Man Who Spent 37 Years Behind Bars on a Wrongful Conviction Gets Standing Ovation on AGT
Archie Williams' story inspired AGT judge Simon Cowell to become an ambassador for the Innocence Project
In 1983, Archie Williams was convicted of a rape he didn't commit.
Thirty-seven years later, Williams, 59, has been released and is finally able to share his impressive talents with the world — which is exactly what he did Tuesday night on America's Got Talent.
"I couldn't believe it was really happening," Williams shared of the day he was arrested on the AGT premiere Tuesday night on NBC. "I knew I was innocent. I didn't commit a crime. But being a poor black kid, I didn't have the economic ability to fight the state of Louisiana."
Despite forensic evidence and testimony to Williams' innocence, he was convicted at age 22 and sentenced to life in prison.
"I never let my mind go to prison," Williams told host Terry Crews, explaining that he music helped him survive — and he would watch AGT, dreaming of appearing on that stage himself.
Williams' case was taken on by the Innocence Project in the 1990s, and a fingerprint analysis last year ultimately proved his innocence. He was released from prison in March of last year.
Williams' freedom is "a feeling I'm still trying to grab. I'm still trying to digest that freedom that I have right now," he told Crews.
Williams' dream of appearing on AGT was realized in Tuesday night's episode, during which he sang an emotional rendition of Elton John's "Don't Let the Sun Go Down on Me" that earned him not only a unanimous spot in the next round of the show but a standing ovation — and a hug from Cowell as the audience chanted his name.

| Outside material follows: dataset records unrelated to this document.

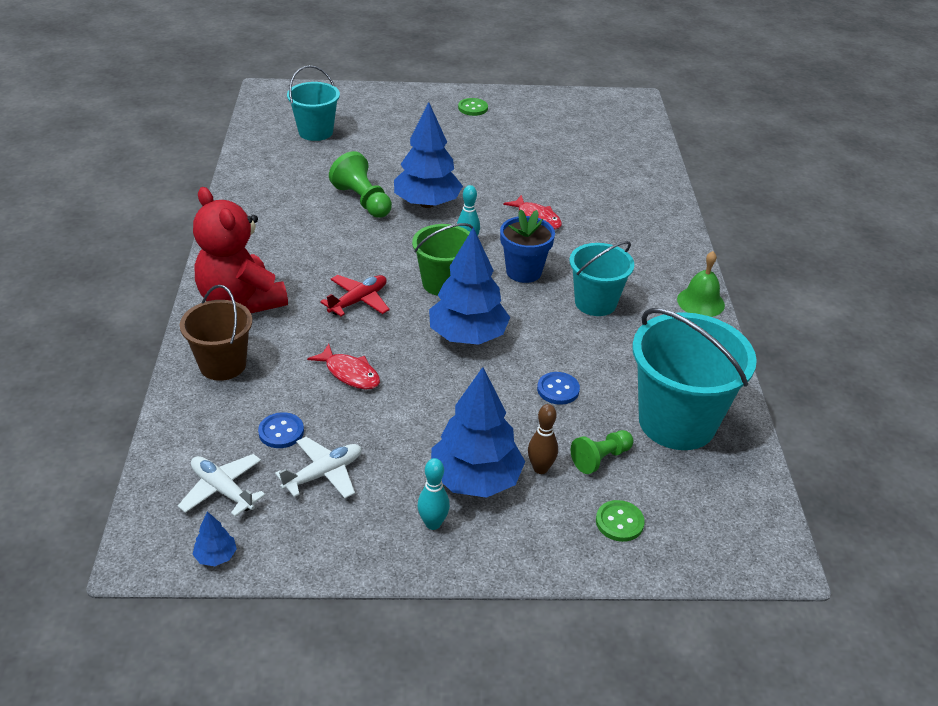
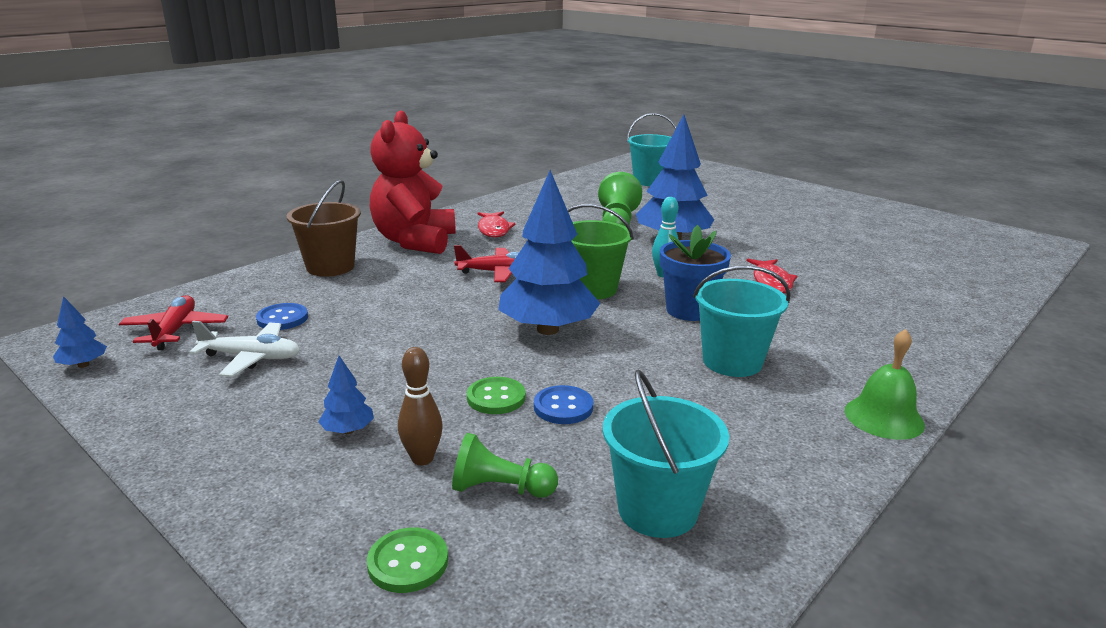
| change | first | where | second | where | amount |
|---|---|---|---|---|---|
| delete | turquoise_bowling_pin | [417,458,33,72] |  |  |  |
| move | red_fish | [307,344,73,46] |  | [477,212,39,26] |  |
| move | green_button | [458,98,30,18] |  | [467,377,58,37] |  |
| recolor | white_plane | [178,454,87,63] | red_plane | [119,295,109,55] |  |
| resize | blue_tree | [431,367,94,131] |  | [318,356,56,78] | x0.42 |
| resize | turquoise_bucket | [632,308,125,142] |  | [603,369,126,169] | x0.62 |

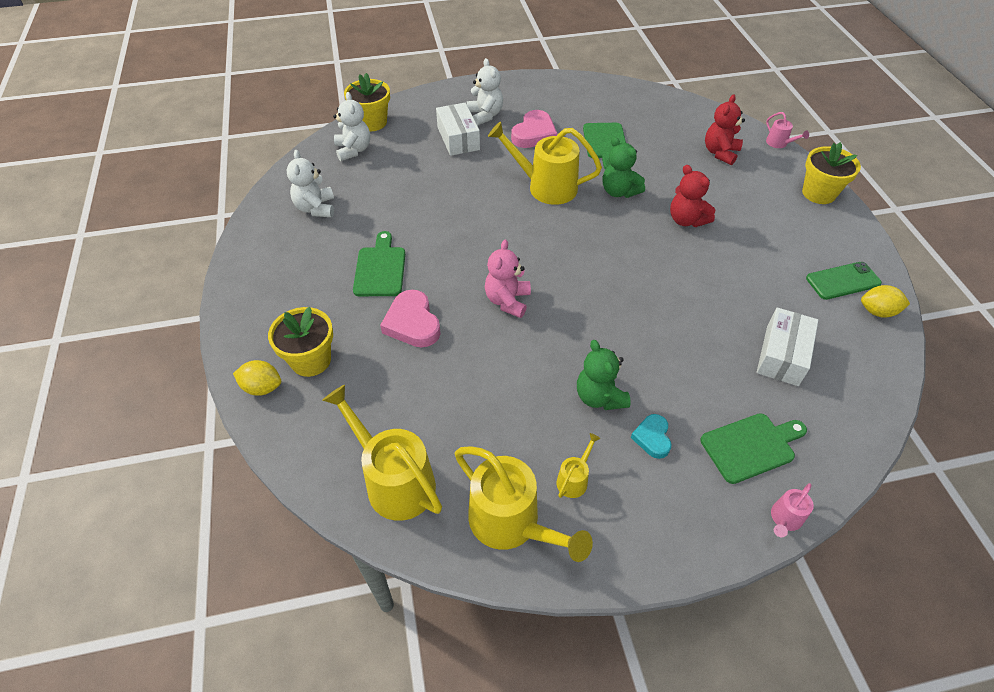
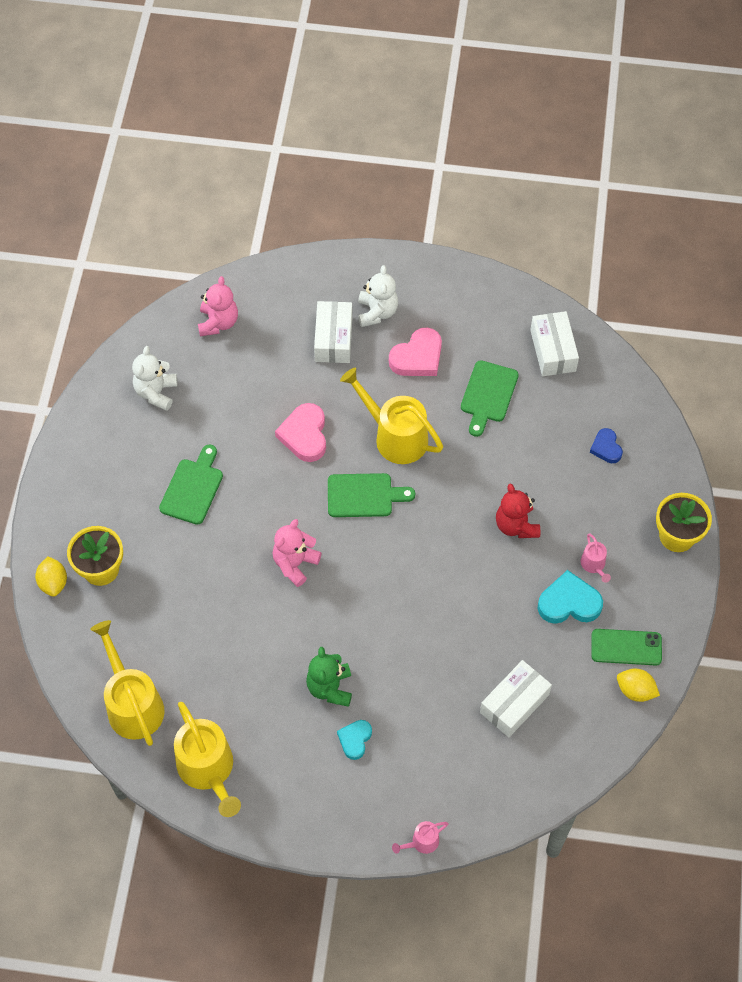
| change | first | where | second | where | amount |
|---|---|---|---|---|---|
| delete | yellow_flower_pot | [344,73,46,58] |  |  |  |
| delete | yellow_watering_can | [557,433,44,65] |  |  |  |
| delete | green_teddy_bear | [603,137,42,61] |  |  |  |
| insert |  |  | white_box | [530,311,49,65] |  |
| insert |  |  | turquoise_heart | [537,570,66,54] |  |
| move | pink_heart | [380,290,61,58] |  | [275,403,51,59] |  |
| move | green_cutting_board | [701,413,106,71] |  | [328,473,87,44] |  |
| move | pink_watering_can | [766,112,43,36] |  | [581,534,30,49] |  |
| replace | red_teddy_bear | [705,94,40,71] | blue_heart | [590,428,33,35] |  |
| recolor | white_teddy_bear | [333,92,37,69] | pink_teddy_bear | [198,276,40,60] |  |
| rotate | yellow_lemon | [233,360,48,36] |  | [35,556,32,41] | 45 degrees clockwise |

His performance was so inspiring that Cowell has now joined the Innocence Project as an ambassador.
"Archie’s performance is probably the single most important one in the history of America’s Got Talent," Cowell said in a press release. "What happened to Archie is tragic. While Archie’s voice is extraordinary, unfortunately his experience of being sent to prison for a crime he didn’t commit is much more common than most people realize. There are thousands of innocent people in jails and prisons. I’m honored to become an Ambassador for the Innocence Project and want to do what I can to help more people like Archie."

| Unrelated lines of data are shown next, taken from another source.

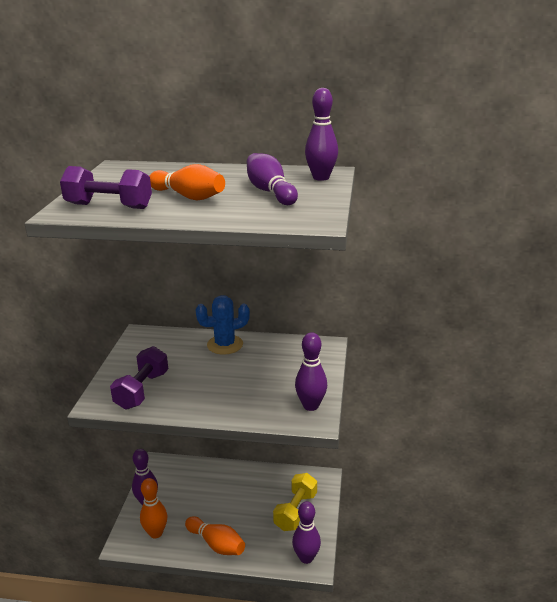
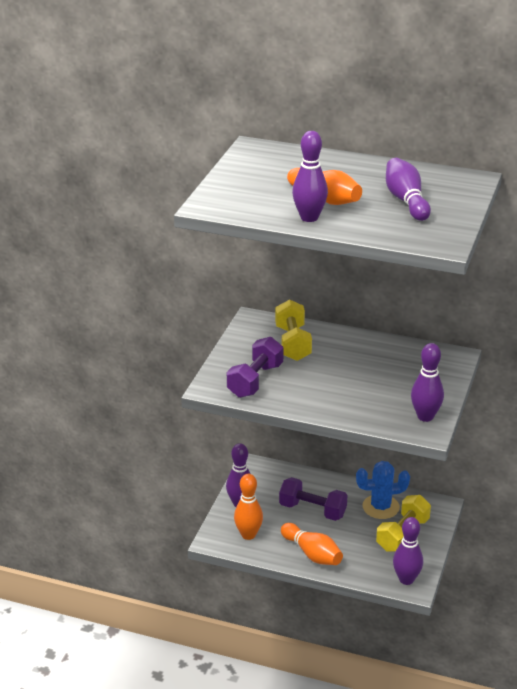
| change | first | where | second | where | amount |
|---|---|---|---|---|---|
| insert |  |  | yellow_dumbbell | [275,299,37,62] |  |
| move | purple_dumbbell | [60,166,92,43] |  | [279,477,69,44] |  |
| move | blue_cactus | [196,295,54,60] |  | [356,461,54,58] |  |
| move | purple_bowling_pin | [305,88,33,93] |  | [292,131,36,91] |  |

"Archie’s story is one of courage and hope — and I hope that by knowing more about his story and the Innocence Project, it will encourage more people to support the incredible work they do," Cowell continued. "These guys don’t just talk; they actually do something about it. The Innocence Project doesn’t just change people’s lives, they save people’s lives. For them to have stuck with Archie’s case for over 20 years is remarkable."
"This has really opened my eyes, my family’s eyes, and my friend’s eyes to this," the producer added. "So, I hope some good will come from this.”
"As you can see from the audition, Simon’s reaction to Archie and his story was immediate, powerful, and personal," said Innocence Project co-founder Barry Scheck in a press release Tuesday. "He is committed to advancing the work of the Innocence Project and the cause of criminal justice reform writ large. He will be a compelling Ambassador for our work."
John was also blown away by Williams' story and performance.
"I was moved to tears when I heard Archie’s story and saw him perform 'Don’t Let The Sun Go Down on Me,'" the iconic singer tweeted on Tuesday. "The courage and forgiveness shown by him is truly inspiring. The same spirit that the world found so inspiring with Nelson Mandela. Love, E xx."
America's Got Talent airs Tuesdays (8 p.m. ET) on NBC.